Cosa mangiare in quarantena per evitare di ingrassare: 6 punti

Durante la quarantena che stanno osservando milioni di italiani per scongiurare il diffondersi del coronavirus nel nostro Paese, il tempo trascorso in casa non deve  avere un effetto negativo sulle nostre abitudini alimentari. La fame nervosa e la mancanza di un sonno regolare potrebbero spingere a sfogarsi sul cibo. Si parla molto del movimento fisico e della necessità di molti di allenarsi, ma è l’alimentazione il primo aspetto cui porre attenzione in queste settimane.
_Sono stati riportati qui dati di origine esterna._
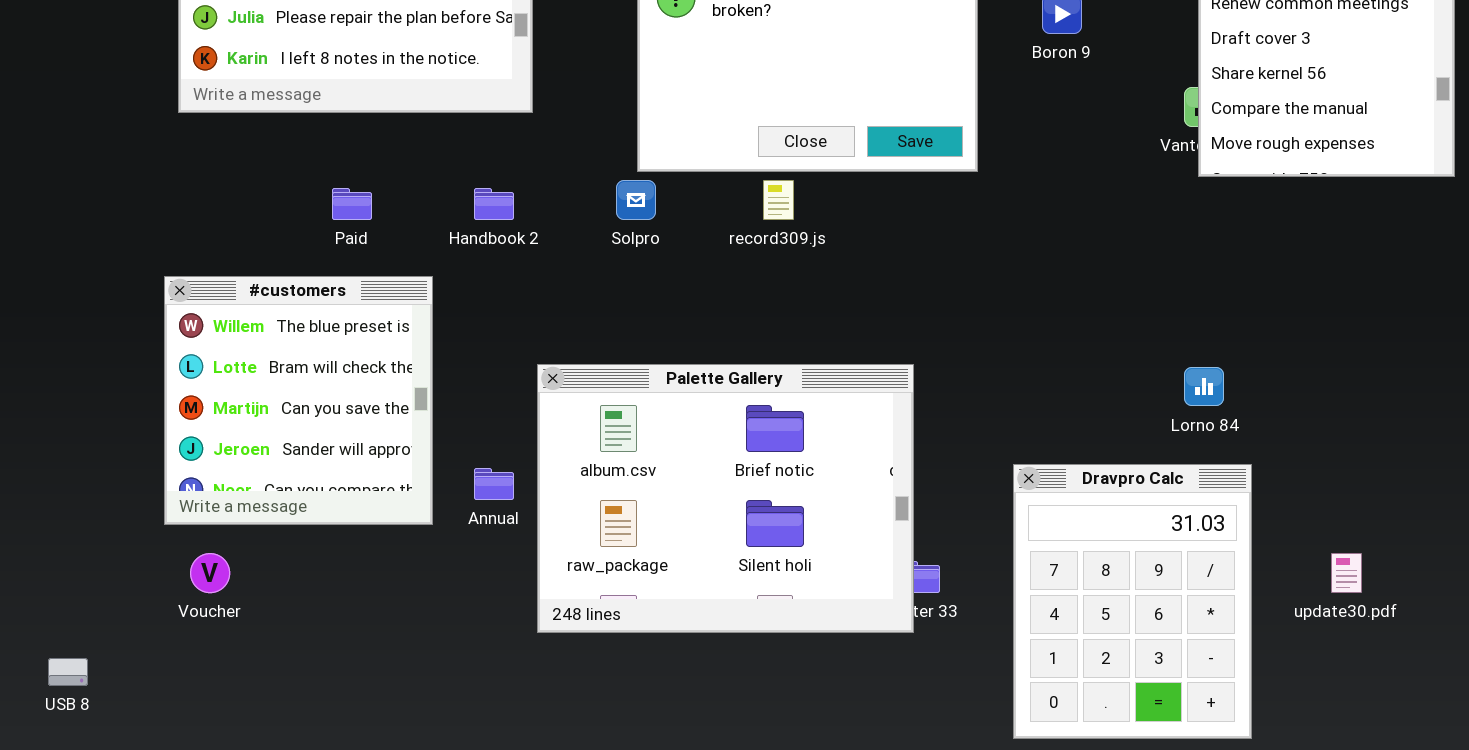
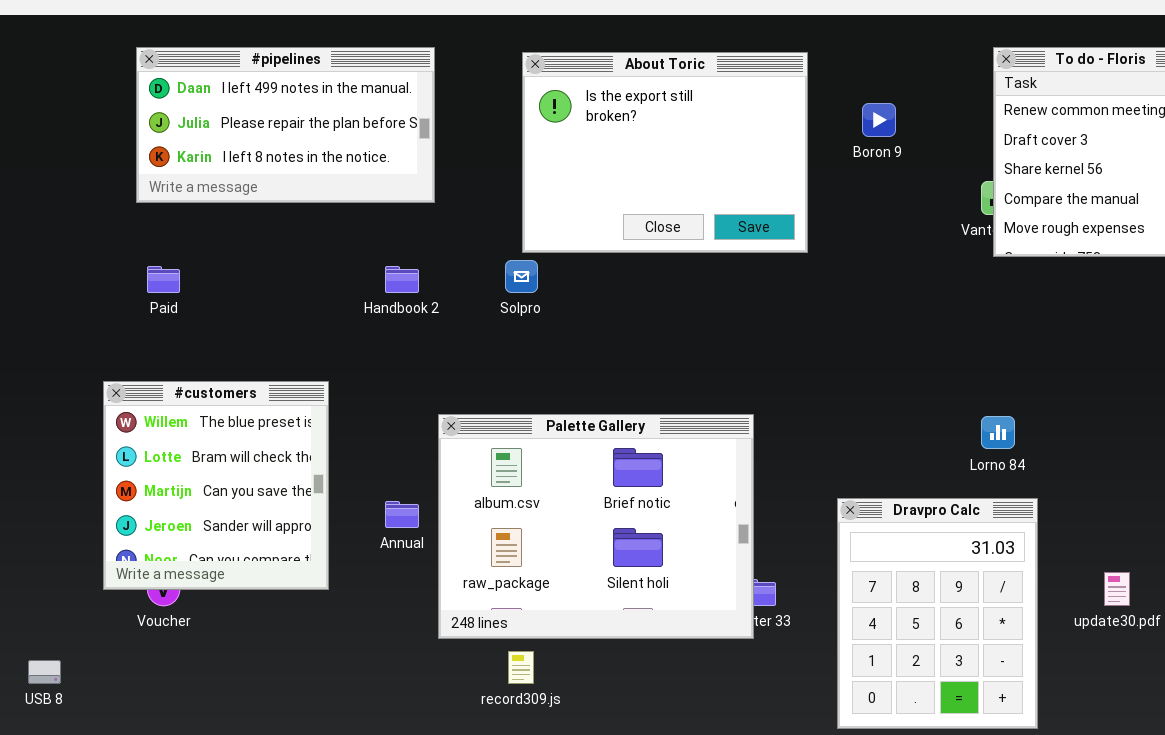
record309.js: [763,180,794,220] -> [508,651,534,684], moved
Paid: [332,188,372,220] -> [147,266,180,293], moved
#customers: [164,276,433,525] -> [103,381,329,590], moved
Non perché abbia effetti curativi sulla malattia, come diverse “bufale” hanno provato a sostenere sbagliando, ma solo perché la salute passa anche dalla tavola.

Di seguito elenchiamo i suggerimenti utili per una sana alimentazione durante l’isolamento sociale, che arrivano direttamente dalla Società italiana di nutrizione umana e citati anche dal Ministero della Salute. Eccoli.

•Non esiste una ricetta alimentare contro le infezioni virali, tanto meno contro il Coronavirus: però una corretta
alimentazione e il mantenimento di uno stato nutrizionale ottimale potranno aiutarti a prevenire e nel caso a superare la malattia;
•La riduzione della mobilità potrebbe ridurre la tua spesa energetica. Per evitare un aumento di peso, porta in tavola solo quello che hai deciso di mangiare, serviti una porzione “giusta” di ogni portata e non aggiungere altro, riduci il consumo di bevande zuccherate e di altri prodotti ricchi di zuccheri, evita l’abuso di sale e di condimenti ricchi di grassi;
•Soprattutto consuma almeno 5 porzioni al giorno di frutta e verdura, fonti di minerali e vitamine (particolarmente
vit. C e vit. A) utili a rafforzare le difese immunitarie e la protezione delle vie respiratorie;
•Sforzati di mantenere una regolare sia pur limitata attività motoria, ad es. cyclette, tapis roulant ma anche ginnastica a corpo libero 1 o 2 volte al giorno e cerca se possibile di esporre ogni giorno braccia e gambe al sole per 15-30 minuti per favorire la sintesi endogena di vitamina D;
•Rifletti che la necessità di restare a casa e in famiglia può essere un’opportunità per dedicare maggiore attenzione
e un po’ più di tempo alla preparazione di cibi più salutari e più gustosi, nel rispetto delle nostre tradizioni mediterranee: se ne gioveranno la salute ma anche l’umore;
•Non assaggiare durante la preparazione dei piatti e non mangiare mai in piedi e frettolosamente, ma apparecchia
ogni volta la tavola: dedica tempo alla convivialità nei pasti perchè momento di aggregazione con la famiglia e di
utilità per incoraggiare i ragazzi ad avere ogni giorno un’alimentazione varia ricca di frutta, verdura e legumi fornendo loro il buon esempio;
•Fai in modo che i bambini ti aiutino nella preparazione del cibo: in questo modo eviterai la noia ed i capricci ed è
sempre più divertente e più facile mangiare ciò che si è scelto e si è aiutato a preparare.